Dans ce voyage du 10 mai1968, très précis, nous sommes entre réalité et folie : Ensemble, ils devinrent fous. Cherchent-ils, Eugen et Isole, quelque chose ou est-ce une fuite simplement et de quoi qui leur échappe et qui les porte en avant ? Le couple n’est pas fusionnel, Isole se taille les poignets, Eugen : ce qu’il écrit n’est pas lisible. Les personnages se dédoublent dans le temps, ils sont eux et quelqu’un d’autre, des morts parlent, nous sommes perdus entre les mots parce qu’ils dépassent les événements et qu’ils finissent par ne plus signifier qu’eux-mêmes où sens et contresens ne sont plus qu’uns.
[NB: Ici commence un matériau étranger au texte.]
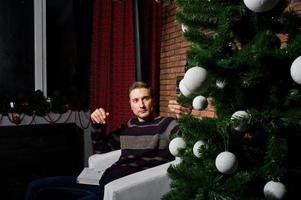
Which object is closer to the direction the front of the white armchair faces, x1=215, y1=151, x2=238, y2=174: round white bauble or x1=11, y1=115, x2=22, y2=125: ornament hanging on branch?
the round white bauble

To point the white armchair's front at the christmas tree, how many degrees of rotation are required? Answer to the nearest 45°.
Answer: approximately 45° to its left

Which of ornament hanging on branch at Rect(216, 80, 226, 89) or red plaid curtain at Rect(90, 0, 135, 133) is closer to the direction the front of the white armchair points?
the ornament hanging on branch

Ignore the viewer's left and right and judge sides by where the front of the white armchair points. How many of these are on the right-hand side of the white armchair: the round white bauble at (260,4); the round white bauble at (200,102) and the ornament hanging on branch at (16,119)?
1

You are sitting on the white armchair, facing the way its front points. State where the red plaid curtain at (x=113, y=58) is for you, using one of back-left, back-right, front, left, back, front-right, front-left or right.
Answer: back-right

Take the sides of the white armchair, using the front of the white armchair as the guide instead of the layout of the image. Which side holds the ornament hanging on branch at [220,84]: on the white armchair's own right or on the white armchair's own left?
on the white armchair's own left

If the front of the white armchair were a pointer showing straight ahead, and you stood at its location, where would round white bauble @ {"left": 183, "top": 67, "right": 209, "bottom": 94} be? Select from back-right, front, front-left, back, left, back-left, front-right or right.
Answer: front-left

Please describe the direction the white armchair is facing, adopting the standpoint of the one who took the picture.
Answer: facing the viewer and to the left of the viewer

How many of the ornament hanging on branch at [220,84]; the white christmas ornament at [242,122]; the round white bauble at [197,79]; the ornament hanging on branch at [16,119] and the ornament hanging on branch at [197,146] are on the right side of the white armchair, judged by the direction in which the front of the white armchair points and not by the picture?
1

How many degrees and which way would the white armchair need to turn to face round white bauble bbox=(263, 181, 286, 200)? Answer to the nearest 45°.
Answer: approximately 90° to its left

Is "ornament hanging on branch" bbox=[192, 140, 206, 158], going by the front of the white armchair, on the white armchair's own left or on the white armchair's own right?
on the white armchair's own left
Ce sont les mots qui inventent les textes, qui dominent les personnages qui bousculent le lecteur et fabriquent seuls du destin.

N’est-ce pas nos références mentales que Marie Cosnay met en évidence avec notre réalisme mais aussi nos rêves, nos phantasmes, nos pertes de mémoires, nos choix impossibles, les temps qui se mélangent ou qui s’arrêtent, tous les faits de vie qui ne trouveront jamais d’explication, coincés que nous sommes entre la vie et la mort, toutes deux inexplicables. C’est le rationnel une bonne fois en cause, nous sommes face à nous-mêmes dans des lacis inextricables. Et pourtant nous vivons, il y a des moments de lucidité mais ils ne durent pas, nous dérapons. Peut-être aussi, nous rapprochons-nous plus de nous-mêmes et qu’il faudrait simplement l’accepter et le vivre ? En réalité, nous échappons aux récits habituels, aux fictions bien ordonnées dans l’espace et le temps. C’est le contraire d’une fiction, que nous propose Marie Cosnay, une vue directe sur notre mode d’existence au quotidien. Il n’y a pas de fantastique, c’est le réel qui nous est dévoilé où les jours se poussent les uns les autres vers rien, vers l’achèvement incompréhensible de toute chose. Pauvres nous mis à nu sans le savoir. Marie Cosnay dérange notre petit moi et les rassemble tous pour, quelque part, nous crier : courage.